Climate warriors, renewables champions, carbon absorbers or not?

By JW Dowey - 25 Jan 2016 18:0:0 GMT
Climate warriors, renewables champions, carbon absorbers or not?

The North Sea rarely warms up enough to enjoy the beach, but Britain’s dissecting coastline provides ample space for vast wind farms at every opportunity. More space for housing to be built on the small land area. (But hopefully not on flood plains, given the current rainfall.) North Sea image; Credit: © Shutterstock

In 2015, renewables had to have a good year. In the UK and in China, they grew to occupy sizeable percentage of total energy production, partly due to the hydro-electric companies but also because solar and wind power have built a large following in the private and public industry.

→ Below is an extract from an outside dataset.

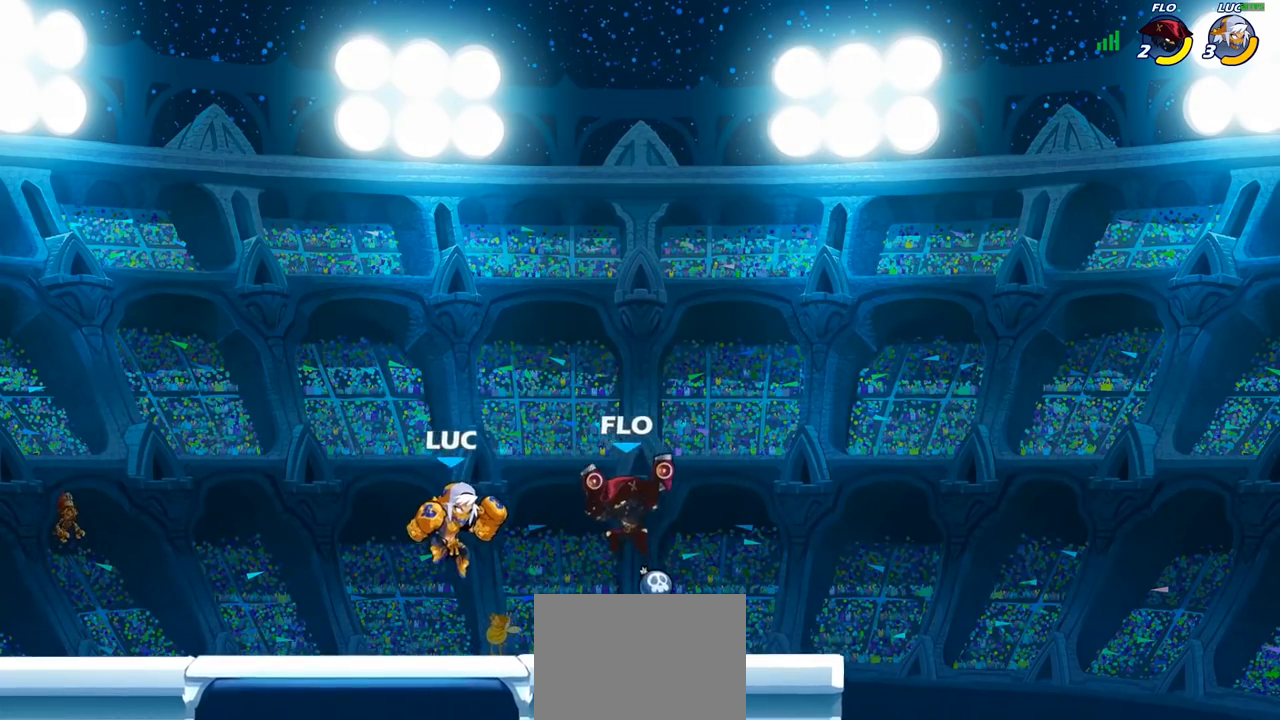
{"buttons": ["SQUARE"], "left_stick": "down-left", "right_stick": "center", "events": [[83, "CROSS", "down"], [200, "CROSS", "up"], [350, "left_stick", "down"], [400, "left_stick", "down-left"], [483, "SQUARE", "down"]]}
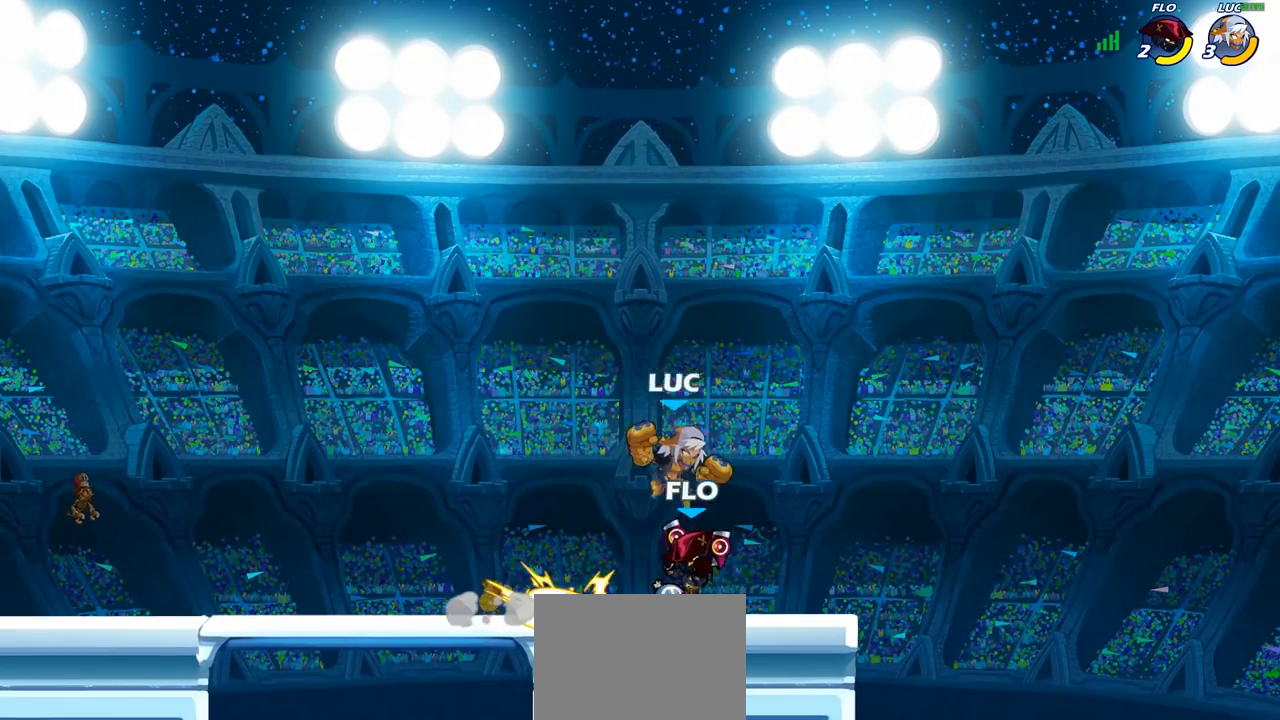
{"buttons": [], "left_stick": "center", "right_stick": "center", "events": [[67, "SQUARE", "up"], [150, "left_stick", "center"]]}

Carbon emissions fell by 3% in China (last year, they were only down 0.7%), following the renewable success story, while renewables (with wind power dominant) rose in the UK to 14.6% of electricity production. Coal production ceased finally in the UK in 2015, while the Chinese economy is reducing its heavy reliance on coal production in an attempt to improve on terrible air pollution, especially in major cities. Beijing and other cities reduced their smogs by around 10%, according to one official figure, but maybe people on the ground and actually breathing the unhealthy particulates would find different figures. By contrast, London is surprisingly still affected badly by traffic pollution, as there is no restriction on diesel traffic yet. The air pollution there is invisible (small particulates and nitrogen oxides) but still deadly.

The international situation for a couple of nations is seen to be favourable to the Paris agreement. Ratification by many countries will take place in New York in April, according to Ban Ki-moon and the UN agencies involved. In the US, furore is breaking out about unbelievably large military consumption of energy generally, but it is hardly likely that any nation will be transparent about wastage of resources on the most politically-sensitive areas imaginable. While the American forces (and government) are the biggest users, many other countries are probably proportionately more wasteful, given their lack of involvement in any operations that could be construed as useful by any stretch of the imagination.

US and Canadian pollution is very different form Old World economies or developing industrial nations. California, for example is renowned not only for electric cars, but also vast arrays of solar power and wind developments. It leads the world for a more obscure reason- the geothermal power of its hot springs. Texas supplies the most wind power of any state in the US. This impressive set of operations brings the US to the same level of renewable use as the UK, but the hydroelectric sector contributes more than in Britain (about 60%). Only China, Canada and Brazil have more hydroelectric power. However, despite the oil lobbies, President Obama has succeeded in quickly doubling his renewables, as promised in February, 2009.

All told, pollution being limited in some mountainous areas and the few wide open spaces we have left, we can be optimistic in such areas about Paris ideals, but downbeat about rapid change. Unfortunately, come April, we may find that change won’t be rapid enough at all. Just hope that not one of us will fall behind in this race to prevent weather, sea-levels (and the ever-increasing worries about oceanic influence) and a(ir)pocalypse from destroying our health, our homes and our children's future.